Maybe this is too reflective of my own politics, but moving beyond affordability — even that word is so consultant class-coded. I think it’s about having a policy that goes beyond “let’s bring prices down” to “we have a cost of living crisis and we need to deal with it as a crisis.” That’s something Mamdani did really well among Latinos. If you look at the trend lines over the course of his long campaign, the primary versus the general election, his vote among the Latino population increased, increased, increased.
And that’s how Trump did so well in 2024. He wasn’t just saying “ oh, we’re going to chase some policies around to make things more affordable”. It was like “Housing crisis? We’re going to fix that. And you know how we’re going to do it— mass deportation.” I think that was a fanciful message, but it wasn’t just fixing things around the edges. For all his faults, he’s a guy who, as one voter I talked to put it, grabs the wheel. There’s at least the feeling of big change when he’s in office in a way that I don’t think people feel with Democrats.
On a different note, there’s been a lot of predictable right-wing backlash around Bad Bunny‘s Super Bowl performance, with people resenting, or pretending to resent, him doing the whole show in Spanish, among other things. It’s grist for the culture-war mill, but is this the kind of thing that people you report on are even paying attention to?
I think people thought it was awesome across the board. Here’s my take on the Bad Bunny Super Bowl: The NFL is not a particularly left-wing institution. The league definitely doesn’t want to piss Trump off. So why did they pick Bad Bunny? They knew that was going to cause a backlash in the administration. I think the NFL is less afraid of pissing off Trump than they’re afraid of losing Latino consumers.

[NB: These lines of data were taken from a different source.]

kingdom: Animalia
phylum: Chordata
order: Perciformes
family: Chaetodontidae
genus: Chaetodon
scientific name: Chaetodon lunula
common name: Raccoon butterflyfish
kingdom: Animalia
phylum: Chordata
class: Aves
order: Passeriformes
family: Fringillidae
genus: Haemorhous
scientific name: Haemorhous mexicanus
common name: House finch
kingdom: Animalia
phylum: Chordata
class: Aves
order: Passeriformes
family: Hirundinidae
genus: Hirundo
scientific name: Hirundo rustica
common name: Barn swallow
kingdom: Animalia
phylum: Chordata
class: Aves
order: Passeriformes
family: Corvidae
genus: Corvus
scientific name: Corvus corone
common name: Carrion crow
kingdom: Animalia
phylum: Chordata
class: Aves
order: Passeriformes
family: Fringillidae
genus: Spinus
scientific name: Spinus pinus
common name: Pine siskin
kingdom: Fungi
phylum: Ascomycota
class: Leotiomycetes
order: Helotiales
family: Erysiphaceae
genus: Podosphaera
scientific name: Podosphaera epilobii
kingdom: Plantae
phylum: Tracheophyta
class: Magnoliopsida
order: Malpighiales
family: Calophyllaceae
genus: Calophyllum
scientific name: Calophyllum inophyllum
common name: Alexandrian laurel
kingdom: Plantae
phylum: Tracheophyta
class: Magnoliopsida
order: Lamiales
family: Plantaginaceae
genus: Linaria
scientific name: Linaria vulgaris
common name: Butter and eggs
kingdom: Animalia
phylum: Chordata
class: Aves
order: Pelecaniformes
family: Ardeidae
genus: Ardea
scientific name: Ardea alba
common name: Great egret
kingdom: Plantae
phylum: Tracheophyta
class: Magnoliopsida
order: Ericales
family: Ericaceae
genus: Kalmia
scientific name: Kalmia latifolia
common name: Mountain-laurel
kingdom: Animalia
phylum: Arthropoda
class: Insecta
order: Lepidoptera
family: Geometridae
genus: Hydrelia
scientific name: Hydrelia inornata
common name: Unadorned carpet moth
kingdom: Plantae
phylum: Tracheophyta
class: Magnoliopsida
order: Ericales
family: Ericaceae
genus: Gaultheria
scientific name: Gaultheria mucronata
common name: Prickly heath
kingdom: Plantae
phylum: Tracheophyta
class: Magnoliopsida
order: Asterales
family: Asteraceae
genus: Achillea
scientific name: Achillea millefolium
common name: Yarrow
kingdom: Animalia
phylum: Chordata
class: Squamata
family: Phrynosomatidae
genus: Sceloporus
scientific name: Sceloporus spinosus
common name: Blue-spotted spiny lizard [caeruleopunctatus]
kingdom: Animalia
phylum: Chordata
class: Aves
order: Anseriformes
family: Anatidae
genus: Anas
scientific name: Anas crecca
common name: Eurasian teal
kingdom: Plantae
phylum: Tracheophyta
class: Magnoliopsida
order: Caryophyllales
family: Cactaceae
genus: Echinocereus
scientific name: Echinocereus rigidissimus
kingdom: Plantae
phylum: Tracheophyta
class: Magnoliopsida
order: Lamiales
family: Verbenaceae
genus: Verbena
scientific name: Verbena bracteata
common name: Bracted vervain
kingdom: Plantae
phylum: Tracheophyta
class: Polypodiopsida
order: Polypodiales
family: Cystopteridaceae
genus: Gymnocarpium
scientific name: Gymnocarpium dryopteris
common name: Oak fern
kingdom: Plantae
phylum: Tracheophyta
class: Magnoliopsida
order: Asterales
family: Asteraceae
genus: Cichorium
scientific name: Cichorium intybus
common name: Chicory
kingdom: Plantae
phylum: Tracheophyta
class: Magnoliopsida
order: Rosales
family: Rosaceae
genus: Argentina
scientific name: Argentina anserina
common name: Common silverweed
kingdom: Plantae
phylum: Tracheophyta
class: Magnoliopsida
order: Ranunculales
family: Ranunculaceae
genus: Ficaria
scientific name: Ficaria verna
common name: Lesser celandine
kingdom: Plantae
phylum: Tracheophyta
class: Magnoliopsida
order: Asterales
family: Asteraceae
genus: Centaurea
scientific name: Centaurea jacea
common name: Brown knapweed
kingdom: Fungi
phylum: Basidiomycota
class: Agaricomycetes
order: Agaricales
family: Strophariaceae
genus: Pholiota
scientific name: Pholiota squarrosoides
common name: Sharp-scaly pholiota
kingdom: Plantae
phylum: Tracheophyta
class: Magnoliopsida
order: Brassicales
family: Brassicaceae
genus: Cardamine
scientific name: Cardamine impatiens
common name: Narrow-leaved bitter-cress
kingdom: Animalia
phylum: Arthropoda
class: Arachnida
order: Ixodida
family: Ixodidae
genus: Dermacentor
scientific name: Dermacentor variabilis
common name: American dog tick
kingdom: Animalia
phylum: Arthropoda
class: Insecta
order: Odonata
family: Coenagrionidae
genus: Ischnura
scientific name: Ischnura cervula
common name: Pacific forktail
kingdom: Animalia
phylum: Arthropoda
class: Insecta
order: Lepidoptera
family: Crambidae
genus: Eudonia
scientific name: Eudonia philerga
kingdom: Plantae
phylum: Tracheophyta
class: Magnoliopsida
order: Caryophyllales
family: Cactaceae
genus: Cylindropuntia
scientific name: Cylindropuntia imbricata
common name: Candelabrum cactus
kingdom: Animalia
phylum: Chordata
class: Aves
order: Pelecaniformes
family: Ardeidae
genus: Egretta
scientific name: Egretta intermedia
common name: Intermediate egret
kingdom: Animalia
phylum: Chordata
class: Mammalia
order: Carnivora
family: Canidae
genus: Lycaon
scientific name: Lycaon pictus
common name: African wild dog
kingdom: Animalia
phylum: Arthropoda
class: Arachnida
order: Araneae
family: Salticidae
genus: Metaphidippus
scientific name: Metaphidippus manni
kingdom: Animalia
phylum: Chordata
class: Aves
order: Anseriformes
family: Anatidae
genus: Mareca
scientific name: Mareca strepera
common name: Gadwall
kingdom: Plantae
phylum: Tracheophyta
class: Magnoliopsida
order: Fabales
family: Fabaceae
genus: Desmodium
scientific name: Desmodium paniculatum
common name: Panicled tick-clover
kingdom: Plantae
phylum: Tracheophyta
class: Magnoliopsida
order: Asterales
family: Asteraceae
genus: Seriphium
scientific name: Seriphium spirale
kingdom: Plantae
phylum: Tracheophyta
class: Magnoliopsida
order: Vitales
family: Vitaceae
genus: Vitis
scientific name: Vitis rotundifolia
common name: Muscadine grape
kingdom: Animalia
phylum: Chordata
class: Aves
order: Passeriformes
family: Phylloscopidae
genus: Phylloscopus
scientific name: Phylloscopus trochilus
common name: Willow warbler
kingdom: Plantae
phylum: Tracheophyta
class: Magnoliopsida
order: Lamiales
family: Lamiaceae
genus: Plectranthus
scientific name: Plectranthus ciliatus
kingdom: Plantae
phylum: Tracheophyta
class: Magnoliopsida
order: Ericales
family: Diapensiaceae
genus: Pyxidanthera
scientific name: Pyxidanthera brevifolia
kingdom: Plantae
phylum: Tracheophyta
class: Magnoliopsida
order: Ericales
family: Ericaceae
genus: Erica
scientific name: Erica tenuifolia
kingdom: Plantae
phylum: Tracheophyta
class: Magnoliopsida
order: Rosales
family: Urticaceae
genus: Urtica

The reason the NFL has to take Latinos seriously is the same reason the U.S. has to take China seriously, or the country has to take Texas seriously: U.S.-based Latino consumers are an economic superpower. As a consumer class, Latinos are an economy larger than Texas, larger than New York. If you take U.S. Latinos alone, they’re something like the fifth or sixth largest economy in the world, and it’s a population that’s also growing.
The NFL needs this market if they’re going to be viable this century. So they need Bad Bunny a lot more than Bad Bunny needs them. They really need to expand that audience, and this is a really canny way of doing it. And when you see all this stuff with Kristi Noem saying, “We’re going to have ICE at the Super Bowl,” it really reveals the fact that people in the administration, like JD Vance and Steven Miller, are uncomfortable with the fact that the Latino population has grown so much in influence, at the supposed cost of what JD Vance callsHeritage Americans. And ICE is their armed response. That’s the armed wing of their response to this demographic shift of the growing influence of Latinos. But you saw at the Super Bowl that ICE raids are a really facile attempt to stop this massive demographic shift. It’s already well underway, and it’s basically unstoppable.
And yet, as we’ve discussed, Latino voters have been drifting Republicans’ way. So is it really in the GOP’s interest to alienate those voters?
That speaks to the convulsions in the party. Are they trying to be a MAGA coalition or are they trying to be a sort of reactionary white nationalist party?
Usually the second one seems to win out.
It does seem like those are the people who have their hands on the wheel in this administration.
This interview has been edited for length and clarity.